## Material to process
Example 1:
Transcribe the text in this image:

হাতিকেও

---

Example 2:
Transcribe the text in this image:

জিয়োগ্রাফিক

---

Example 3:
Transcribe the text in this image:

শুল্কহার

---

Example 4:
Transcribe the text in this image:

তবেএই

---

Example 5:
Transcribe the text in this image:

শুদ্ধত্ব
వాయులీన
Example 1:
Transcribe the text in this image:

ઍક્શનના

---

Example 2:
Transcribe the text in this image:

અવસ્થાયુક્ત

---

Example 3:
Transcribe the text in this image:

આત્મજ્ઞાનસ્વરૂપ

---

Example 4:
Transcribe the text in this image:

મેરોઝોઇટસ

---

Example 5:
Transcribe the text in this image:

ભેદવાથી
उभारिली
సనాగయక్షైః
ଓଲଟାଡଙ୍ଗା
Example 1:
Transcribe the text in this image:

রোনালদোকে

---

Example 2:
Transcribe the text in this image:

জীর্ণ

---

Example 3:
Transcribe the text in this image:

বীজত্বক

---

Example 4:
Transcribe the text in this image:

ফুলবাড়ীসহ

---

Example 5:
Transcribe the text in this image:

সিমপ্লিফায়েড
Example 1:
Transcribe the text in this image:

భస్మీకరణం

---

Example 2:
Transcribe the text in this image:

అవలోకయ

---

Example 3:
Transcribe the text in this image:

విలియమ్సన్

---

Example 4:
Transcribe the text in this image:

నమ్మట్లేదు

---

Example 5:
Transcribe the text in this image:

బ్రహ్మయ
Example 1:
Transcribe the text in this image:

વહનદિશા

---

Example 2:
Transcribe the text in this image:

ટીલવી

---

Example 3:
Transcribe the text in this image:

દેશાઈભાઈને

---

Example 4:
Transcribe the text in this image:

## Aim of the task
Your job is to transcribe the listing exactly, line for line.

## Output
Example 1:
Transcribe the text in this image:

হাতিকেও

---

Example 2:
Transcribe the text in this image:

জিয়োগ্রাফিক

---

Example 3:
Transcribe the text in this image:

শুল্কহার

---

Example 4:
Transcribe the text in this image:

তবেএই

---

Example 5:
Transcribe the text in this image:

শুদ্ধত্ব
వాయులీన
Example 1:
Transcribe the text in this image:

ઍક્શનના

---

Example 2:
Transcribe the text in this image:

અવસ્થાયુક્ત

---

Example 3:
Transcribe the text in this image:

આત્મજ્ઞાનસ્વરૂપ

---

Example 4:
Transcribe the text in this image:

મેરોઝોઇટસ

---

Example 5:
Transcribe the text in this image:

ભેદવાથી
उभारिली
సనాగయక్షైః
ଓଲଟାଡଙ୍ଗା
Example 1:
Transcribe the text in this image:

রোনালদোকে

---

Example 2:
Transcribe the text in this image:

জীর্ণ

---

Example 3:
Transcribe the text in this image:

বীজত্বক

---

Example 4:
Transcribe the text in this image:

ফুলবাড়ীসহ

---

Example 5:
Transcribe the text in this image:

সিমপ্লিফায়েড
Example 1:
Transcribe the text in this image:

భస్మీకరణం

---

Example 2:
Transcribe the text in this image:

అవలోకయ

---

Example 3:
Transcribe the text in this image:

విలియమ్సన్

---

Example 4:
Transcribe the text in this image:

నమ్మట్లేదు

---

Example 5:
Transcribe the text in this image:

బ్రహ్మయ
Example 1:
Transcribe the text in this image:

વહનદિશા

---

Example 2:
Transcribe the text in this image:

ટીલવી

---

Example 3:
Transcribe the text in this image:

દેશાઈભાઈને

---

Example 4:
Transcribe the text in this image:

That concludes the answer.